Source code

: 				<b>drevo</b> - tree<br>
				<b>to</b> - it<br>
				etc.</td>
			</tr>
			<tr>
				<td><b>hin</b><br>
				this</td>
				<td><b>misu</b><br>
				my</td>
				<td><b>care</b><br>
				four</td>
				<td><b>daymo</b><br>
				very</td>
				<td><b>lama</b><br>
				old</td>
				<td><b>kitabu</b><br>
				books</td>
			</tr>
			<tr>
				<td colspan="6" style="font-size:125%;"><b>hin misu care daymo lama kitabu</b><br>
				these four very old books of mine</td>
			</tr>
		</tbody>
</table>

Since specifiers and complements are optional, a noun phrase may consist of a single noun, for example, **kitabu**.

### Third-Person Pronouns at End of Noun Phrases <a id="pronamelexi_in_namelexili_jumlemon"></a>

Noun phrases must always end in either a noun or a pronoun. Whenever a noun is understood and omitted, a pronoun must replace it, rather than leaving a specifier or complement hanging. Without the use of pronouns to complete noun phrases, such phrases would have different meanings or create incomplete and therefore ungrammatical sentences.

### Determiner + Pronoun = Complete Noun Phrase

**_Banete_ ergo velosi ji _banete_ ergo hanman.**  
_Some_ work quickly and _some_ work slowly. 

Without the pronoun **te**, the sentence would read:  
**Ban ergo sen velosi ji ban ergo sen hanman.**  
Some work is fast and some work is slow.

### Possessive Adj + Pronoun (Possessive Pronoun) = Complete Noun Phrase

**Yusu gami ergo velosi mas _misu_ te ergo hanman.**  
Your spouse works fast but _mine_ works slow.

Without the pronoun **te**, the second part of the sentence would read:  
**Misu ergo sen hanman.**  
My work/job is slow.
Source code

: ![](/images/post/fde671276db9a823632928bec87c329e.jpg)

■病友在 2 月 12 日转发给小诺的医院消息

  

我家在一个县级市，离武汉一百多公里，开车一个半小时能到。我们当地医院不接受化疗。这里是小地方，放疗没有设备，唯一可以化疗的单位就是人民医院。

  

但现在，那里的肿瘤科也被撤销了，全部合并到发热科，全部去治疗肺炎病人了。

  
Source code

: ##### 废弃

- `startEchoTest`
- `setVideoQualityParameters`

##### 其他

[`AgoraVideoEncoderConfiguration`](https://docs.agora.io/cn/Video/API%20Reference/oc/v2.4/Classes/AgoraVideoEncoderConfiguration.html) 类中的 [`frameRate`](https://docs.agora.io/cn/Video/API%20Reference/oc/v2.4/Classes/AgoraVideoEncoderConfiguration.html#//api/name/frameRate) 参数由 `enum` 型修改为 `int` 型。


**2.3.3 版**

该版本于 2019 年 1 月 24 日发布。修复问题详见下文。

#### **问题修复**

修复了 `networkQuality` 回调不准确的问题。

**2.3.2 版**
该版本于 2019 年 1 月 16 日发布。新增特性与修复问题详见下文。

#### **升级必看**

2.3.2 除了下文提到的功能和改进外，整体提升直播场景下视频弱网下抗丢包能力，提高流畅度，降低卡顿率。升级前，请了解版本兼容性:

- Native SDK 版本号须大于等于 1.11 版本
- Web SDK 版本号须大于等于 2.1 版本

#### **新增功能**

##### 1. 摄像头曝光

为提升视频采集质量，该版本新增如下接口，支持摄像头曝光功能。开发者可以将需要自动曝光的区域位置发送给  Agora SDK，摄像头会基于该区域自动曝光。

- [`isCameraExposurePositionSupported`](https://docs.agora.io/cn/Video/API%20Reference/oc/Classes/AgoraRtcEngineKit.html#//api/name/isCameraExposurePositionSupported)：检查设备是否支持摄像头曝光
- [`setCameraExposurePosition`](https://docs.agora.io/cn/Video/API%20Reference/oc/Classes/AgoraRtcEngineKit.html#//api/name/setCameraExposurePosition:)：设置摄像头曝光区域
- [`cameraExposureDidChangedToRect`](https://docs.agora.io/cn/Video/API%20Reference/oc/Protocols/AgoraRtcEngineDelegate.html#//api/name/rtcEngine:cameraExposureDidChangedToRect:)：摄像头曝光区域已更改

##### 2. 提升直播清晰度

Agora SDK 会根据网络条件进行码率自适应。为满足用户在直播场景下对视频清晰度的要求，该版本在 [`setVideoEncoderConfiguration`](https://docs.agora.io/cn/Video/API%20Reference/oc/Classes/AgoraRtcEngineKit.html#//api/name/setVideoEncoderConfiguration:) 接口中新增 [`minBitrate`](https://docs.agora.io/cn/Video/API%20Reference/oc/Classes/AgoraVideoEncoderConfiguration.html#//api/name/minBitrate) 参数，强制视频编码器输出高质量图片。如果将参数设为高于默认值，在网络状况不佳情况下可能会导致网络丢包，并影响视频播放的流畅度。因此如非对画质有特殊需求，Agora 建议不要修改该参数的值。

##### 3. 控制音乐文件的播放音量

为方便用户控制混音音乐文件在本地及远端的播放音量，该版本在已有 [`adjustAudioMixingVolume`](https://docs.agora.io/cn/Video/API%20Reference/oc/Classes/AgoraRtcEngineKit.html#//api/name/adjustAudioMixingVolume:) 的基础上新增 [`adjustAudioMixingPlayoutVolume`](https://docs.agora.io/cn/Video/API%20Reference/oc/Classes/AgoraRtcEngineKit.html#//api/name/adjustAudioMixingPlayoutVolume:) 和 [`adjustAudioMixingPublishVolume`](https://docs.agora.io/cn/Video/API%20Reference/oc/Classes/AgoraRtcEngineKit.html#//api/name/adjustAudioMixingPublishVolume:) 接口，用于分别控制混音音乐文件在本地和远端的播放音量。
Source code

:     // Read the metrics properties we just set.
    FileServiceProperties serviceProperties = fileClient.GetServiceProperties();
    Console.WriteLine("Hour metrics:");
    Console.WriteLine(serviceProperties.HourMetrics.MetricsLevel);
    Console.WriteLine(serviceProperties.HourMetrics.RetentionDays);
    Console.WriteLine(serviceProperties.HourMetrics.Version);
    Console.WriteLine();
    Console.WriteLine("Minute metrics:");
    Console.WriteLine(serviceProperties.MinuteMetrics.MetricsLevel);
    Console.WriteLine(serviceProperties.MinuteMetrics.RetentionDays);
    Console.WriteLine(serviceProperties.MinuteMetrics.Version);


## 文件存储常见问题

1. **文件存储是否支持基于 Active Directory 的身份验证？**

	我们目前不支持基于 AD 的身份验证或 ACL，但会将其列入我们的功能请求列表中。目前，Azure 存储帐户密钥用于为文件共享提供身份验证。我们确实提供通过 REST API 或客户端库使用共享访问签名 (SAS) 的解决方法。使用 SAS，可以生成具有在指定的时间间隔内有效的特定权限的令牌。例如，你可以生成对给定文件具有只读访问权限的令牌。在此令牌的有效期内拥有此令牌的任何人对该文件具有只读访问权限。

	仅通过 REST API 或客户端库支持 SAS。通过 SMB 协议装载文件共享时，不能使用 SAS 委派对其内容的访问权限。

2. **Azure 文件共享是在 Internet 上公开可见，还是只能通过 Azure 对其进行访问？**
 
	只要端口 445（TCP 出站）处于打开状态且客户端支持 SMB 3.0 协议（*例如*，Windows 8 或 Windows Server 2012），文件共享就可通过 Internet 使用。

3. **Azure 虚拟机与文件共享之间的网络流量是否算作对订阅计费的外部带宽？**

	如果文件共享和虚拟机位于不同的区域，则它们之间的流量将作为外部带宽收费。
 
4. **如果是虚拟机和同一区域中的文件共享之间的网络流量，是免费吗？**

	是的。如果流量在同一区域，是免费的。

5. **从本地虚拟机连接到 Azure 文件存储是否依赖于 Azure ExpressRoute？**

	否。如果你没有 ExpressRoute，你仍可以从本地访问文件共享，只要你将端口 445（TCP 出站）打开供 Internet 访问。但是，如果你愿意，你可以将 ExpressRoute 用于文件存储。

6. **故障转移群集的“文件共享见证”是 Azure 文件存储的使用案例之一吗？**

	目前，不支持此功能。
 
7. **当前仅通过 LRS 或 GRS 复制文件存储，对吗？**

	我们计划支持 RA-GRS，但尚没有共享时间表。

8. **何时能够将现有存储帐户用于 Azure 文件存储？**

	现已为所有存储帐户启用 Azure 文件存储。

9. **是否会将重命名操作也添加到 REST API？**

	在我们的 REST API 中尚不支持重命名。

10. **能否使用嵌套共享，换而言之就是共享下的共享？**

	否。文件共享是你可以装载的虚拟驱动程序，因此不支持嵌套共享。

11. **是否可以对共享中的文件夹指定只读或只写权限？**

## TO DO:
Would you print exactly and only the lines of the material above that run from the line with "## 文件存储常见问题" through the line with "仅通过 REST API", both included?

## EXERCISE SOLUTION:
## 文件存储常见问题

1. **文件存储是否支持基于 Active Directory 的身份验证？**

	我们目前不支持基于 AD 的身份验证或 ACL，但会将其列入我们的功能请求列表中。目前，Azure 存储帐户密钥用于为文件共享提供身份验证。我们确实提供通过 REST API 或客户端库使用共享访问签名 (SAS) 的解决方法。使用 SAS，可以生成具有在指定的时间间隔内有效的特定权限的令牌。例如，你可以生成对给定文件具有只读访问权限的令牌。在此令牌的有效期内拥有此令牌的任何人对该文件具有只读访问权限。

	仅通过 REST API 或客户端库支持 SAS。通过 SMB 协议装载文件共享时，不能使用 SAS 委派对其内容的访问权限。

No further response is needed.